Schritt für Schritt für Schritt

Es passieren viele bewegende Ereignisse in diesen Tagen. Am Samstag das schreckliche, rassistisch motivierte Attentat auf Henriette Reker, am Sonntag ein tödliche Gewalttat in Wutha-Farnroda, am Montag wurde wieder eine geplante Flüchtlingsunterkunft durch Vandalismus zerstört – angesichts all dieser Vorfälle habe ich viel Verständnis für alle Menschen, die jetzt Fragen haben und sich zum Teil auch Sorgen machen. Das, was wir momentan erleben, ist eine Herausforderung, wie sie wohl seit 25 Jahren nicht erlebt hat. An allen Orten wird über die Aufnahme und die Integration von Flüchtlingen diskutiert und mein Eindruck ist, dass es viele differenzierte Einschätzungen gibt.

Am Samstag war ich beim Festakt zum 70-jährigen Bestehen der Volkssolidarität und auch dort gab es vor allem ein Thema, das ich mal positiv umschreiben will: Unsere Gesellschaft wächst. Nach jahrzehntelangem Bevölkerungsrückgang ist das eine Entwicklung, die für uns alle sehr ungewohnt ist. Ich finde, wir müssen uns mit der Herausforderung Schritt für Schritt und am besten immer im Konkreten auseinandersetzen. Wie gestalten wir Integration vor Ort? Wie werden Flüchtlinge in den Arbeitsmarkt aufgenommen? Wie schaffen wir es in den Schulen, den Neuankömmlingen so schnell wie möglich die deutsche Sprache beizubringen? Wie vermitteln wir die Werte unseres Grundgesetzes? Und natürlich: Wie viele Menschen kommen wirklich und wo werden die alle wohnen?

Wir – und damit meine ich nicht nur die Landesregierung, sondern eine Vielzahl öffentlicher Akteure – arbeiten intensiv an der Beantwortung dieser Fragen. Und wir versuchen alle Antworten so transparent wie möglich zu machen. Dass in allen Punkten noch ein weiter Weg vor uns liegt, ist sicher nicht zu übersehen. Aber wir gehen diesen Weg. Denn nur so können wir auch auf Fragen und Sorgen aus der Bevölkerung reagieren, indem wir die Dinge angehen – weder mit Zweckoptimismus und erst recht nicht mit Pessimismus, sondern ganz praktisch.

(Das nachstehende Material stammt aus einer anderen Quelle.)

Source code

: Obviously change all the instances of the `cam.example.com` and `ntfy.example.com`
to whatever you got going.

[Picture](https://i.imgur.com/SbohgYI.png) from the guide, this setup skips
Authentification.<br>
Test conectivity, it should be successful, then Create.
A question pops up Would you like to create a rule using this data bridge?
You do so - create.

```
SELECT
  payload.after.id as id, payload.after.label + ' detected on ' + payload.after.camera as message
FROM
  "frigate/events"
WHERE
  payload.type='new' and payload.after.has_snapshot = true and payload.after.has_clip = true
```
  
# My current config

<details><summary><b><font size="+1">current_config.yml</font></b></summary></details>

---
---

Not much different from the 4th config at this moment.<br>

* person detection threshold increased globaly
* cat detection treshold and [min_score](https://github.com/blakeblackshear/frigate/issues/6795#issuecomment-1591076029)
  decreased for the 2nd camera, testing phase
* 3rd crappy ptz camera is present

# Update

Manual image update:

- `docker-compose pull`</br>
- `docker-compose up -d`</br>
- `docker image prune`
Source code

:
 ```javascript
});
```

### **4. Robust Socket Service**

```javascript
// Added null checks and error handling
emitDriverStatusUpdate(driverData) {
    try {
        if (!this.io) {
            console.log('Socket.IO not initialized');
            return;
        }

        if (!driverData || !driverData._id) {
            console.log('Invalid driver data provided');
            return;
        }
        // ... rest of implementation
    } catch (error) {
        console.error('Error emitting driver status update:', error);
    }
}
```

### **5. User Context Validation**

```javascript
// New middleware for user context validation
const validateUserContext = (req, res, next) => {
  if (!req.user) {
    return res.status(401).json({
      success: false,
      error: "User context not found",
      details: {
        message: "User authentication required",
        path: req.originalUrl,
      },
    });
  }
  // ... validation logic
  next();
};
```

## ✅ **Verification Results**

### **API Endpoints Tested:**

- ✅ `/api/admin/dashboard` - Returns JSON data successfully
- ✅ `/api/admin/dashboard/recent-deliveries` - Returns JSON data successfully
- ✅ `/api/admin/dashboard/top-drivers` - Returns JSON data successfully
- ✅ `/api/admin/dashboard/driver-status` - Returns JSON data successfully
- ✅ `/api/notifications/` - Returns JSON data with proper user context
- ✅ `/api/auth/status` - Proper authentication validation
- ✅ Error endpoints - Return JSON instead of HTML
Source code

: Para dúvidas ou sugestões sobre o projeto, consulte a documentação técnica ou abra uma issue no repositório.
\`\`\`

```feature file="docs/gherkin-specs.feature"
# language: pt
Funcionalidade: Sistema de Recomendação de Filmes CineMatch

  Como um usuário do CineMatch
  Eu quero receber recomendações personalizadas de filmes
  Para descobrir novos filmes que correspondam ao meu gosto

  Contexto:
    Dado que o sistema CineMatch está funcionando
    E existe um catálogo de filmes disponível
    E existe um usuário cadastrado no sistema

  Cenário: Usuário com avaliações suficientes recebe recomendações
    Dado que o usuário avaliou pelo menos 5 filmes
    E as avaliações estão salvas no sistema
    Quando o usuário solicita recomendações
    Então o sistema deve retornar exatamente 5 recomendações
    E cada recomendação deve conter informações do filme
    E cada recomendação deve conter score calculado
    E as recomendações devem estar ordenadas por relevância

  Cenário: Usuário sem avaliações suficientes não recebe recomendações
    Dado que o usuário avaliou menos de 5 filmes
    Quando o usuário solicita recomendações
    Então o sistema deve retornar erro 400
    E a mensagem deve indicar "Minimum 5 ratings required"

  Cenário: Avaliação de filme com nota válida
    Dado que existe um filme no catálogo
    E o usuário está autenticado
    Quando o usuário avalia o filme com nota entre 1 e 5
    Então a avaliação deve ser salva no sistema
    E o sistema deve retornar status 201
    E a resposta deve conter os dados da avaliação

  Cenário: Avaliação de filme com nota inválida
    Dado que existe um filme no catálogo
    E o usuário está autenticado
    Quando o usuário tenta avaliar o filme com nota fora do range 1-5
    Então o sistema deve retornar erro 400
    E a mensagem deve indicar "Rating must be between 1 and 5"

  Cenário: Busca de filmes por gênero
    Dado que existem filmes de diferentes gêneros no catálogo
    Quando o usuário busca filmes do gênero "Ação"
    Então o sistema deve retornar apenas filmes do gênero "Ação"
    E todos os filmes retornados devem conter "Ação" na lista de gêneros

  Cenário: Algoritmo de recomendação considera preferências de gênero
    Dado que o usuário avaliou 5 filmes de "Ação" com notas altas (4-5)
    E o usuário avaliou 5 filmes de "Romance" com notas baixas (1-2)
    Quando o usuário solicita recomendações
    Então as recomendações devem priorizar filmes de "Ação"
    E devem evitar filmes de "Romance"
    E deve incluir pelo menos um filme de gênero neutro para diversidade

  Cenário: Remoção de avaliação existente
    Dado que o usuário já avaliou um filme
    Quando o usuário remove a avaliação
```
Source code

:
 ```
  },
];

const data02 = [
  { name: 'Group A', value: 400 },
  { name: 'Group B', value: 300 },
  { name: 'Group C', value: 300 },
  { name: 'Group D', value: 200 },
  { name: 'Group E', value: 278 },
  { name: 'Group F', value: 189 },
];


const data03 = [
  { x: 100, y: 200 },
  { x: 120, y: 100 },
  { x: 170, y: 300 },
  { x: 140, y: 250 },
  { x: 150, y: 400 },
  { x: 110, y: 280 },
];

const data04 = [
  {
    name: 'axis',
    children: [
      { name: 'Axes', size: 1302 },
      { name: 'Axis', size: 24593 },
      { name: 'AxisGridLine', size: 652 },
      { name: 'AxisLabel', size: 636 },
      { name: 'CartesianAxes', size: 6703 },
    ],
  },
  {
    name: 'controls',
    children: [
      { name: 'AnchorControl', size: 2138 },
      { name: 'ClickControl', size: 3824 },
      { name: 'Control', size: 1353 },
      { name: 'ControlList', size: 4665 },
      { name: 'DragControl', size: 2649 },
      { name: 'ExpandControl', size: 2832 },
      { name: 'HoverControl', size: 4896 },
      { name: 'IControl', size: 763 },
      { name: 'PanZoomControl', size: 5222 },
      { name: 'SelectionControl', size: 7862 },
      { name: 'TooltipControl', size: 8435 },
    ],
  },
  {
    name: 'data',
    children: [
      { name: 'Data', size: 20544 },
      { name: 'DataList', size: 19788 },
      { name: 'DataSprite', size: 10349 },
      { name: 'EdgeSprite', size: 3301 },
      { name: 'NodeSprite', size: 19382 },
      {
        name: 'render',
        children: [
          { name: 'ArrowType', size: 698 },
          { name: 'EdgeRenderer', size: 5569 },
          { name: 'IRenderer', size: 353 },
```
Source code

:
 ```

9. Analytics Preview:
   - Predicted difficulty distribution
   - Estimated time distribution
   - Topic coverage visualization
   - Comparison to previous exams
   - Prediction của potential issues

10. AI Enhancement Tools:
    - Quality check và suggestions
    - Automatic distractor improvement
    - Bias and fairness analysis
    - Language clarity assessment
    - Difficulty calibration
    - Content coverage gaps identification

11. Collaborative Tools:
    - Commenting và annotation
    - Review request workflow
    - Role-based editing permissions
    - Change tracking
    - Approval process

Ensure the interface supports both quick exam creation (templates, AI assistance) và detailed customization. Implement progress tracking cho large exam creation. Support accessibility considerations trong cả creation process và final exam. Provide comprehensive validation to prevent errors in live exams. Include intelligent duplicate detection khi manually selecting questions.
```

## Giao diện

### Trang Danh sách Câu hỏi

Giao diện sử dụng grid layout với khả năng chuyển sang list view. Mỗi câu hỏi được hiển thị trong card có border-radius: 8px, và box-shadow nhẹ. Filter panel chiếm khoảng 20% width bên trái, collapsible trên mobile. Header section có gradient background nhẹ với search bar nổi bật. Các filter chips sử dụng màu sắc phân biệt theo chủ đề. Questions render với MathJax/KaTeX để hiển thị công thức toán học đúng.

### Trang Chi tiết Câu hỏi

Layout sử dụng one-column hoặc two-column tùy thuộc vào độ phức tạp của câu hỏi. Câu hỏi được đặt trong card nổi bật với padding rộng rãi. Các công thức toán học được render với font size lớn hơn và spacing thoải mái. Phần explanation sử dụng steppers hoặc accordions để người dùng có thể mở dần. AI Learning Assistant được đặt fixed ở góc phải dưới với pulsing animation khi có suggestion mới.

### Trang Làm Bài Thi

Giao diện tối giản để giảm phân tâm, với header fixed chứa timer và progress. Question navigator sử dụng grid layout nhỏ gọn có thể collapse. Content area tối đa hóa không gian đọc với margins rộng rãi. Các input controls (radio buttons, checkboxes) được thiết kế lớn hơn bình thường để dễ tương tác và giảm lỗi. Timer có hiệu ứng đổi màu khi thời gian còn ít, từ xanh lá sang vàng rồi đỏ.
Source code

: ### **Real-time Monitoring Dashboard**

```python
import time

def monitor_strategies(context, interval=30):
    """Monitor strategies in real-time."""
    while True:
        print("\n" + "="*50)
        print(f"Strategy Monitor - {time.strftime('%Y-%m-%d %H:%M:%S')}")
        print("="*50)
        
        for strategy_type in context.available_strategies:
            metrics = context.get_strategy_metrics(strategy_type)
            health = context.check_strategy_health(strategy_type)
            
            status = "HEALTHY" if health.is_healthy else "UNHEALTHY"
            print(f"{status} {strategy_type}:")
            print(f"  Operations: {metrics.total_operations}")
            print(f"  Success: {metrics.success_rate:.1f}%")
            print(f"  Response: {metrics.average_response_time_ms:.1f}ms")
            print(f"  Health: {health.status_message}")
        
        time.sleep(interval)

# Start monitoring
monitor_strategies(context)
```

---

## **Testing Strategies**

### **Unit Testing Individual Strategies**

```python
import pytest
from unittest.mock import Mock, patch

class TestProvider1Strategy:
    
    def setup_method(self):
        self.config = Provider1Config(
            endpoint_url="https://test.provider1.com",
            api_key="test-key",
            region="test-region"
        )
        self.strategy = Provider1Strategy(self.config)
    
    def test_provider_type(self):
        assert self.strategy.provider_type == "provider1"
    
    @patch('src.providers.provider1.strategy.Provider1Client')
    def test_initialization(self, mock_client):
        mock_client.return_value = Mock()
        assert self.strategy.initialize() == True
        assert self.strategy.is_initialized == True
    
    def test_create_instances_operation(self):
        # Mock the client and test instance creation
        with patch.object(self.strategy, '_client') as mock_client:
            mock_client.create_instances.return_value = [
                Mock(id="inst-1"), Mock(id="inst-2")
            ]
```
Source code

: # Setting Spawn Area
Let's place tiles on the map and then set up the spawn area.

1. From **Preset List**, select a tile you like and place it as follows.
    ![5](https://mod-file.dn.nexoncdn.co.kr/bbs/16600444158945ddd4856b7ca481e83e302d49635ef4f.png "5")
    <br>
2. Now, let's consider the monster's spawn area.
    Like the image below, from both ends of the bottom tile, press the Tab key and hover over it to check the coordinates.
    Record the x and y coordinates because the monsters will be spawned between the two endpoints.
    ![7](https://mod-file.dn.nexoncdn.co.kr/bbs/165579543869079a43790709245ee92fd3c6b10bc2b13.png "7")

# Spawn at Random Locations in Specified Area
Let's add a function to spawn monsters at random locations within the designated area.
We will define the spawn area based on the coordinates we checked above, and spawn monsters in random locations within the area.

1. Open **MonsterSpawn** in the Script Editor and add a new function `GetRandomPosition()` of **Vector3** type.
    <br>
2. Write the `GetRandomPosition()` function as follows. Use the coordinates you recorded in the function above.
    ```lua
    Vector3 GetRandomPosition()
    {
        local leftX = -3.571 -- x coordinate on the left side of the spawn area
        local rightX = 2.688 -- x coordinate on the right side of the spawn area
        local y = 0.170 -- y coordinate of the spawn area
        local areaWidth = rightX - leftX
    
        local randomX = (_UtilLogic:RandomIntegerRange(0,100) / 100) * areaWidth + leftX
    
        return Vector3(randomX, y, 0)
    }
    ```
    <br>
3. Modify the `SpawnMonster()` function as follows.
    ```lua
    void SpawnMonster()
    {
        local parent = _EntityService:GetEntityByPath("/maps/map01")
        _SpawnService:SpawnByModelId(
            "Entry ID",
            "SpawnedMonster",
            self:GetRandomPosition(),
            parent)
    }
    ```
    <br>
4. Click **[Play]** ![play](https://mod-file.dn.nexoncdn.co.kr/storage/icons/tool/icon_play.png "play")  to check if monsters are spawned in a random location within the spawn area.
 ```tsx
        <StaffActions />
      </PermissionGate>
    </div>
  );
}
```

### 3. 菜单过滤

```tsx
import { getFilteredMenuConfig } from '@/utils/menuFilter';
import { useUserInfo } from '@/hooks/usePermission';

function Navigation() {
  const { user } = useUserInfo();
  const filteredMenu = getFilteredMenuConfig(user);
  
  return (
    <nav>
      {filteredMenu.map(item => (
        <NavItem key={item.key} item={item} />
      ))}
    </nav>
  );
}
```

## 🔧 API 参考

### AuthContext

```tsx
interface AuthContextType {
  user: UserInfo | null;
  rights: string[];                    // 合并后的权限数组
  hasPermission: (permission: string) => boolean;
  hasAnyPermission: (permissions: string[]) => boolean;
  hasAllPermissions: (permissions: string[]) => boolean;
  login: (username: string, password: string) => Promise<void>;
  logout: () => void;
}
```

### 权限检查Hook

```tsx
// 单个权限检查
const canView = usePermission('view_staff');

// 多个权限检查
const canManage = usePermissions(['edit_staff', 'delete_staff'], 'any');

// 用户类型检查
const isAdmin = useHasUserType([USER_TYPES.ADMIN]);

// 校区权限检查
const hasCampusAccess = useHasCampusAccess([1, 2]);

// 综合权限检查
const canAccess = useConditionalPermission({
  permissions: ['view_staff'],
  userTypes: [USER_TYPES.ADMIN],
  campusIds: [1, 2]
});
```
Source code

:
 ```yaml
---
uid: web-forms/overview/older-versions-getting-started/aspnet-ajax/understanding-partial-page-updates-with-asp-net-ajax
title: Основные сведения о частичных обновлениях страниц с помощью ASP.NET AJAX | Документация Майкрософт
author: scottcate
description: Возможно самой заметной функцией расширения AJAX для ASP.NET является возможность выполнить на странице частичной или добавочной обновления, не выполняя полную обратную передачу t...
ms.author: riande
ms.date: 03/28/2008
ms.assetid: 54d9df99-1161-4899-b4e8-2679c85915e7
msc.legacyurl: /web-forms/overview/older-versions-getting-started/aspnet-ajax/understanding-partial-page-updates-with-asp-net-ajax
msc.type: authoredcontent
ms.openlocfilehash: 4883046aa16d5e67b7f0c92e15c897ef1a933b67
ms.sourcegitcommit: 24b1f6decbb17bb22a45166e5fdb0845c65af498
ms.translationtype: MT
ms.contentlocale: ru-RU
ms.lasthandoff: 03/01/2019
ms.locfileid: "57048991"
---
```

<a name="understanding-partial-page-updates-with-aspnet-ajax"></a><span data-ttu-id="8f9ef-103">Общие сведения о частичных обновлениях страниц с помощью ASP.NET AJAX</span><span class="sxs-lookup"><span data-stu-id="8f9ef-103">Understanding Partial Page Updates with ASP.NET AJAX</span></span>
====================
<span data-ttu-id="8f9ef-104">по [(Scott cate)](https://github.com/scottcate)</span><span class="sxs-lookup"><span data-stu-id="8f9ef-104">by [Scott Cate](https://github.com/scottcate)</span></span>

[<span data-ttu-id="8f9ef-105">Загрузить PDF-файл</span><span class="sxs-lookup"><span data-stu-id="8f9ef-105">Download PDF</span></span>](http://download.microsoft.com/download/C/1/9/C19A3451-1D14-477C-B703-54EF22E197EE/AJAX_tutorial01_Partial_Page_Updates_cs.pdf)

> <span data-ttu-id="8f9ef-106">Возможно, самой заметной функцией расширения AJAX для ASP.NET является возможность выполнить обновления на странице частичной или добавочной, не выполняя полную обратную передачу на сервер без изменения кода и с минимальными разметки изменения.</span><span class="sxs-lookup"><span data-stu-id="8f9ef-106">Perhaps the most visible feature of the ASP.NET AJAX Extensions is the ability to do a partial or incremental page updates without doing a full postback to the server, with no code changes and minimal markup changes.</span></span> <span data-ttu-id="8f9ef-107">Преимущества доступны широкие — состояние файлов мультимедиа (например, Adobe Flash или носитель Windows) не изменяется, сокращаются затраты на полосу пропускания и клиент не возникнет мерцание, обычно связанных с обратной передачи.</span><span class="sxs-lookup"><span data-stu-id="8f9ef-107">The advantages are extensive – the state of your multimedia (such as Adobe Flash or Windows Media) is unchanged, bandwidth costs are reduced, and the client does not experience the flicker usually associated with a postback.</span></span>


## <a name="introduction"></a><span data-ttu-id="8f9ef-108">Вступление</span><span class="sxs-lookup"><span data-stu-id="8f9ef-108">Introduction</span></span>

Heute geht durch die Medien, dass es in Thüringen im bevorstehenden Winter keinen pauschalen Abschiebestopp geben wird. Das ist eine Absage an pauschales Handeln aber keine Absage an Humanität. Ich sage explizit: Wir werden auf eine humanitäre Einzelfallprüfung setzen. Im letzten Jahr hatten wir einen Erlass, der besagte, dass einige Staaten hinsichtlich des Klimas problematisch sind und wir deswegen über den Winter auf Abschiebungen dorthin verzichten. Im kommenden Winter wollen wir einen anderen Weg gehen, in dem wir konkret schauen, ob es gerade eine Kältewelle gibt oder ob die Bedingungen vertretbar sind. Fest steht: Das Humanitäre hat immer Vorrang. Es darf niemand irgendwohin geschickt werden, wo sein Leben bedroht ist.

Worauf ich auch noch einmal hinweisen will: In Thüringen muss kein Flüchtling in einer Zeltunterkunft leben, alle haben ein sicheres Dach über dem Kopf. Viele Akteure haben große Kraftanstrengungen unternommen, um diese Bedingungen herzustellen und auch weiter zu gewährleisten. Das sollten wir nicht klein reden. Deswegen mein ausdrücklicher Dank an alle Verantwortungsträger und explizit auch an die Bundeswehr, die uns momentan mit viel Hilfe zur Seite steht. Für diese Hilfe bin ich sehr dankbar.